|Hence why Big-O is a measure of asymptotic time complexity and not actual time or algorithm logistics.|
So why are you so focused on counting loops then?
Don't misunderstand me. I'm terrible at describing this. I don't mean you can use it to know how much time it will take to run, but it says something about how the time changes as the input size grows towards infinity.
|It isn't unnoticed how artificial and bad of an example you have to make to even try to show something that can prove your point.|
Maybe you don't understand my point. Or maybe I don't care that it's "artificial" because it shows my point.
I just tried to demonstrate that those constants are not reliable to make useful judgements about which algorithm is faster (since they're only part of the whole picture). I'm talking in general. If you know the details about the algorithms and you know they do similar amount of work on each iteration then it could of course make sense to look at the number of loop iterations but you don't need to use Big O for that.
|there is a clear correlation between more looping and more time. Algorithms that loop less are more likely to not take as long as algorithms that loop more and accomplish the same goal. This is by no means a rule, but correlation.|
Yes, but there is also a correlation between more code inside the loops and more time.
|If we don't care about the looping, just how much work it's doing|
|This is a nonsensical sentence. If you care how much work is being done, you care about the loops|
I don't care that they happen to be loops specifically. It would just be an implementation detail.
|Unless you have a very poorly made algorithm, an algorithmic step from two different algorithms will likely take a similar amount of time.|
Have anything to back up this claim? I think the radix-sort example you posted earlier is a quite good counterexample because the choice of radix can have quite a big impact on the amount of work that has to be done in each "step".
|Big-O, even by YOUR definition, would not be able to differentiate between algorithms in the way you're saying.

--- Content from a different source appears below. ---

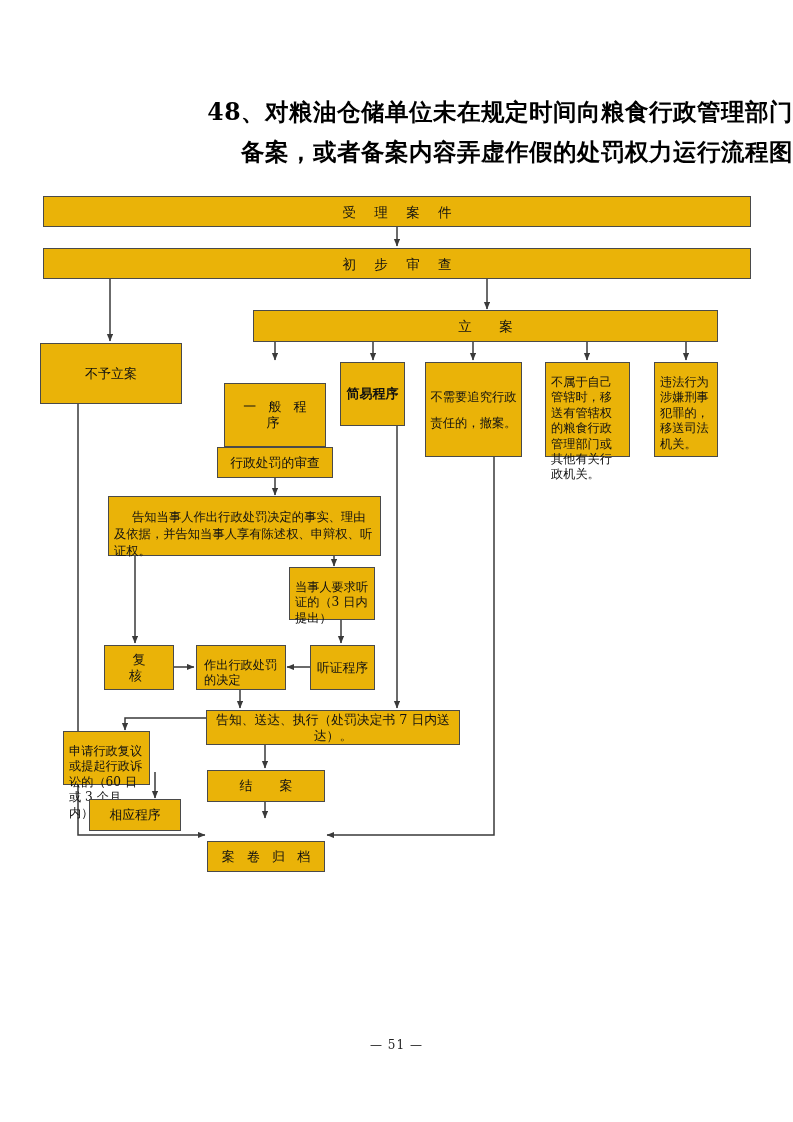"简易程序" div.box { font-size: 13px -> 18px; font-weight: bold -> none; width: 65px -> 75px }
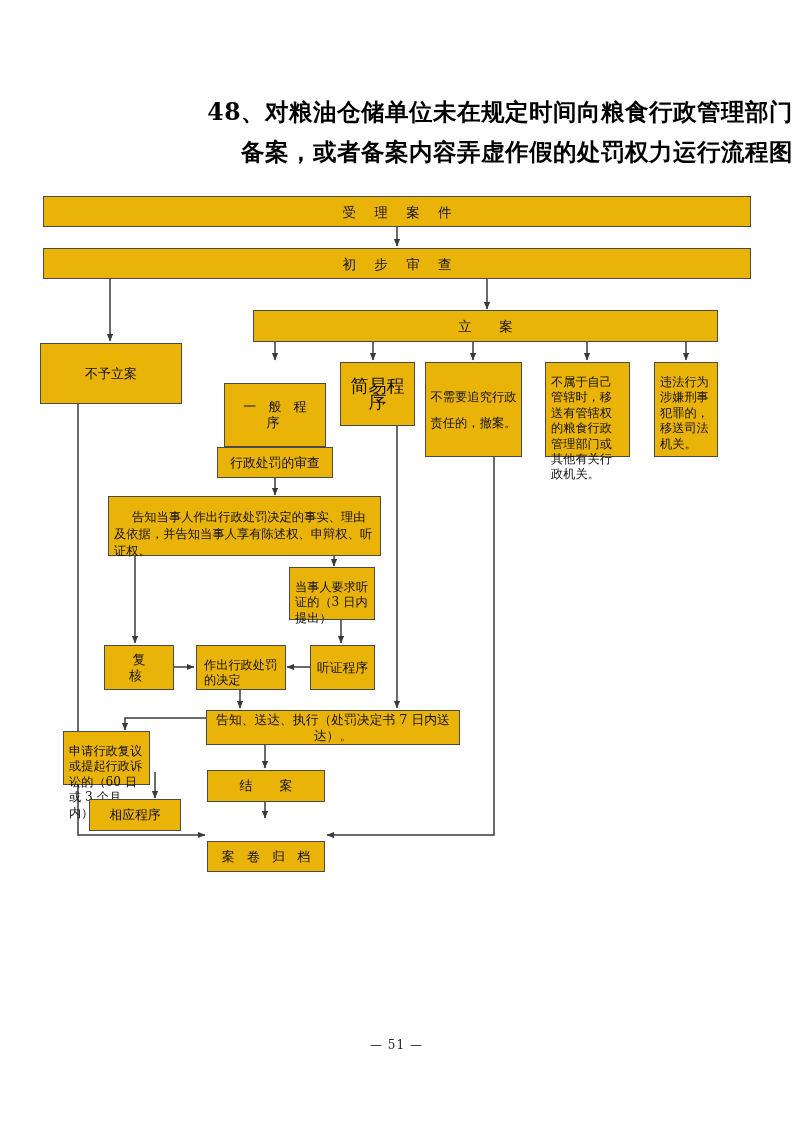"作出行政处罚的决定" div.box { html: <div> <span>作出行政处罚的决定</span> </div> -> none }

One algorithm may be terribly slow but loop O(n) while another is really faster but loops O(n^2).|
No, but I think it's a relatively good hint that will be accurate most of the time if n is just big enough, "unless you have a very poorly made algorithm". But please don't let us argue over this particular point. My opinon has never been that Big O is this great "tool" that allows me do awesome things. It's a
tool that tells me some things, but not everything. There are other tools as well that might be better suited for the task.
|Why do you care if you loop n or n^2 times? You don't know the algorithm. The number of loops is worthless.|
Sometimes I feel like you're talking against yourself...
There are two goals floating around here and it's important to keep them a part when answering what is important.
Do you want to know the Big O? In that case you can often do that by counting loops, etc. (but the exact number is unimportant).
Do you want to know how long time it will take to run for some particular n? Then you should probably run and measure (either by using a timer or a profiler).
|My algorithms professor (my 2nd algorithms class) was old enough that he could die at any moment. But he was very knowledgeable, explained time complexities, and taught very well. There was never a point where he mentioned the specific workings of one algorithm vs another when talking about time complexity.|
Sounds like he is much more knowledgable than I am. You should probably trust him more than me.
|The reason: it doesn't matter. You cannot have a reliable system of algorithm comparisons based on how many operations. However, there is a clear correlation between the number of loops and how long an algorithm will take - hence the birth of time complexity.|
I don't remember exactly how I was taught, but I remember they counted operations at some point ...
I guess there are different angles to approach it from.
It doesn't matter because those constants don't mean anything inside the Big O notation. They might mean something outside the Big O notation, but not inside.
|I don't know what there is left to say.|
You're right, we should probably try and round off this discussion. It feels like I'm starting to repeat myself.